§ **Provided passage**:
▼

Particle Man
Sam Ting is on a mission: find the other half of the universe.
High above the Florida dunes, a group of excited visitors clambers over the metal grates at the top of the space shuttle launch pad. As a cool winter wind blows and a pale, nearly full moon rises over the Atlantic, they chatter in French, German, Chinese, Italian, and Korean, snapping pictures with disposable cameras. No ordinary tourists, this group of VIP physicists is here on a working trip. Their usual haunts are vast underground tunnels near Geneva, Switzerland, that house gigantic particle-smashing accelerators central to their research. But an unusual experiment slated to be launched in two years from this spot at NASA’s Kennedy Space Center has brought the scientists out of their holes for a look at the stars.

▲

(Absolute pixel coordinate data)

▼

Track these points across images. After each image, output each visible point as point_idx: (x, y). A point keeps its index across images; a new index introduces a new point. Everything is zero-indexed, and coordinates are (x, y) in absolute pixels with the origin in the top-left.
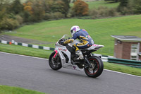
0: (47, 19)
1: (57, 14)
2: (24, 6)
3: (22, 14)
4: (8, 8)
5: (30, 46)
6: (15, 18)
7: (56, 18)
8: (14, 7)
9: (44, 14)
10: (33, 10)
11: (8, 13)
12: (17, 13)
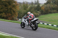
0: (51, 13)
1: (55, 11)
2: (41, 8)
3: (40, 11)
4: (35, 8)
5: (43, 24)
6: (37, 12)
7: (54, 13)
8: (37, 8)
9: (50, 11)
10: (45, 9)
11: (35, 10)
12: (38, 10)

▲

§ **Action item**:
Return the part of the Particle Man passage starting with "High above the" and going on through "at the stars.", copied word for word.

§ **Solved problem**:
High above the Florida dunes, a group of excited visitors clambers over the metal grates at the top of the space shuttle launch pad. As a cool winter wind blows and a pale, nearly full moon rises over the Atlantic, they chatter in French, German, Chinese, Italian, and Korean, snapping pictures with disposable cameras. No ordinary tourists, this group of VIP physicists is here on a working trip. Their usual haunts are vast underground tunnels near Geneva, Switzerland, that house gigantic particle-smashing accelerators central to their research. But an unusual experiment slated to be launched in two years from this spot at NASA’s Kennedy Space Center has brought the scientists out of their holes for a look at the stars.